Human Rights Watch research reveals that the Laion-5B dataset contains photos of Australian children without their consent, raising concerns about privacy and protection of minors in AI technologies.
AI Dataset Includes Unauthorized Photos of Australian Children
Research from Human Rights Watch (HRW) reveals that photos of Australian children have been included in the Laion-5B dataset, used by AI image-generating tools such as Stability AI and Midjourney, without the knowledge or consent of the children or their families.
HRW’s analysis of a tiny portion (less than 0.0001%) of the 5.85 billion images in the Laion-5B dataset found 190 photos of Australian children. These images, sourced from various websites, were easily identifiable and sometimes included personal information like names, ages, and school details.
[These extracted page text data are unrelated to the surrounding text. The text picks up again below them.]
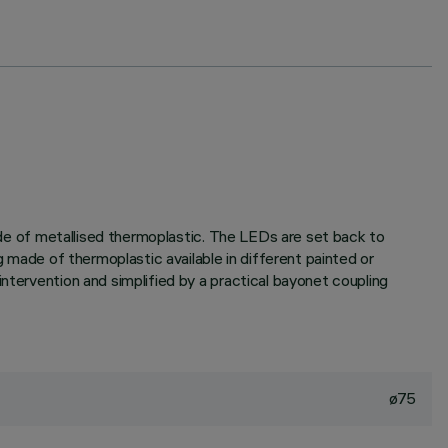
made of metallised thermoplastic. The LEDs are set back to
g made of thermoplastic available in different painted or
ntervention and simplified by a practical bayonet coupling
ø75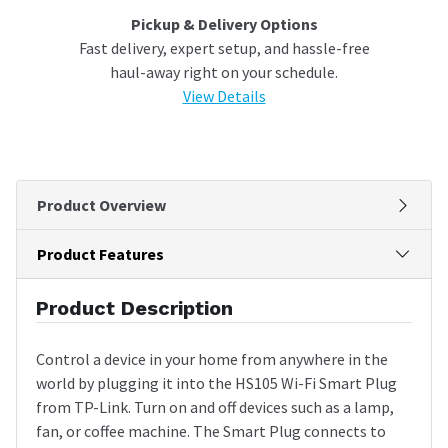
Pickup & Delivery Options
Fast delivery, expert setup, and hassle-free
haul-away right on your schedule.
View Details
Product Overview
Product Features
Product Description
Control a device in your home from anywhere in the
world by plugging it into the HS105 Wi-Fi Smart Plug
from TP-Link. Turn on and off devices such as a lamp,
fan, or coffee machine. The Smart Plug connects to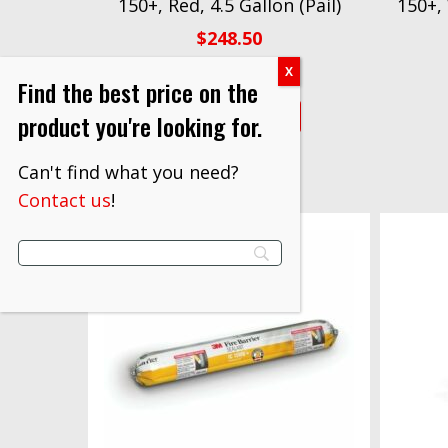
150+, Red, 4.5 Gallon (Pail)
150+,
$
248.50
Find the best price on the
VIEW PRODUCT
product you're looking for.
Can't find what you need?
Contact us
!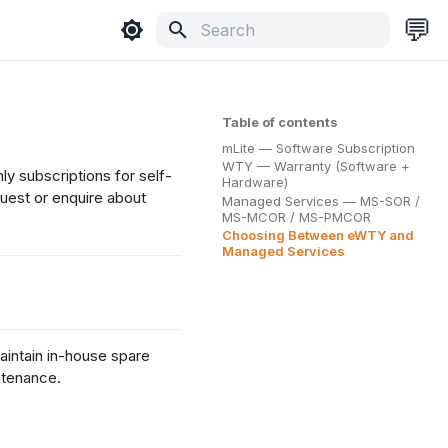
💬
Type to start searching
Table of contents
mLite — Software Subscription
WTY — Warranty (Software +
y subscriptions for self-
Hardware)
quest or enquire about
Managed Services — MS-SOR /
MS-MCOR / MS-PMCOR
Choosing Between eWTY and
Managed Services
intain in-house spare
ntenance.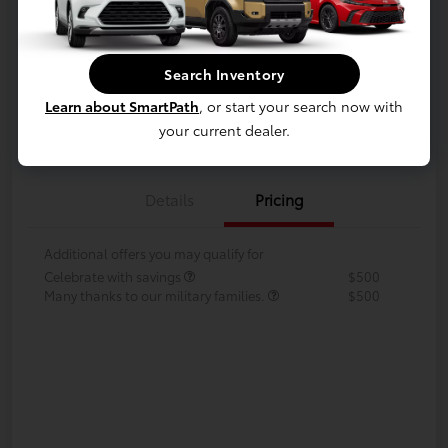
Disclosure
Search Inventory
Your Payments
Value Your Trade
Learn about SmartPath
, or start your search now with
Call Us Today!
your current dealer.
Details
Pricing
Additional offers you may qualify for
Celebrate with savings
$500
Many thanks to our military families.
$500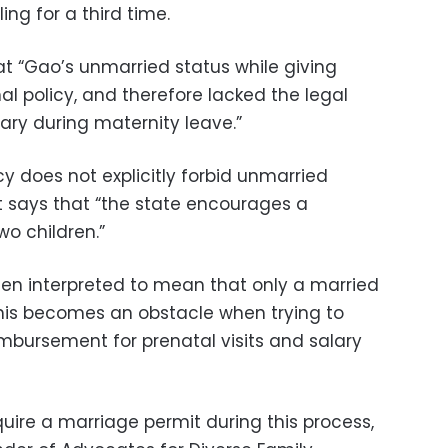
ing for a third time.
at “Gao’s unmarried status while giving
onal policy, and therefore lacked the legal
lary during maternity leave.”
cy does not explicitly forbid unmarried
 says that “the state encourages a
o children.”
 been interpreted to mean that only a married
his becomes an obstacle when trying to
imbursement for prenatal visits and salary
ire a marriage permit during this process,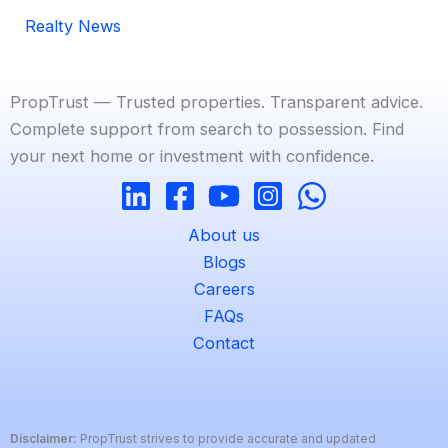
Realty News
PropTrust — Trusted properties. Transparent advice.
Complete support from search to possession. Find
your next home or investment with confidence.
About us
Blogs
Careers
FAQs
Contact
Disclaimer:
PropTrust strives to provide accurate and updated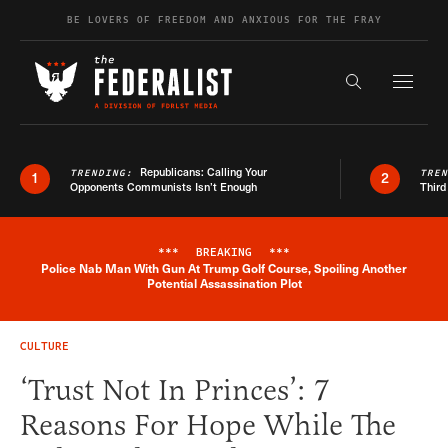
Skip to content
BE LOVERS OF FREEDOM AND ANXIOUS FOR THE FRAY
Exapnd F
Search the s
Republicans: Calling Your
TRENDING:
TRE
1
2
Opponents Communists Isn’t Enough
Third
***
BREAKING
***
Police Nab Man With Gun At Trump Golf Course, Spoiling Another
Breaking News Alert
Potential Assassination Plot
CULTURE
‘Trust Not In Princes’: 7
Reasons For Hope While The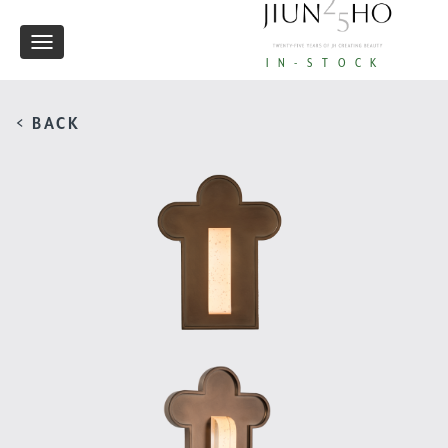
Toggle
IN-STOCK
navigation
< BACK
HRW’s Hye Jung Han explained that these images, often from school events and unindexed by search engines, were not publicly accessible without direct links. The dataset also contained unlisted YouTube videos and images of Indigenous children, raising concerns about cultural sensitivities.
Laion stated that all reported private children’s data had been removed. The organization emphasized that removing links from their dataset does not delete the original images hosted on other websites.
HRW highlighted the risks of such practices, noting that AI tools built on this dataset could harm children. In a recent incident, a teenage boy was arrested for circulating AI-generated nude images of female students. HRW calls for updated legislation to better protect children’s personal data and prohibit its misuse in AI technologies.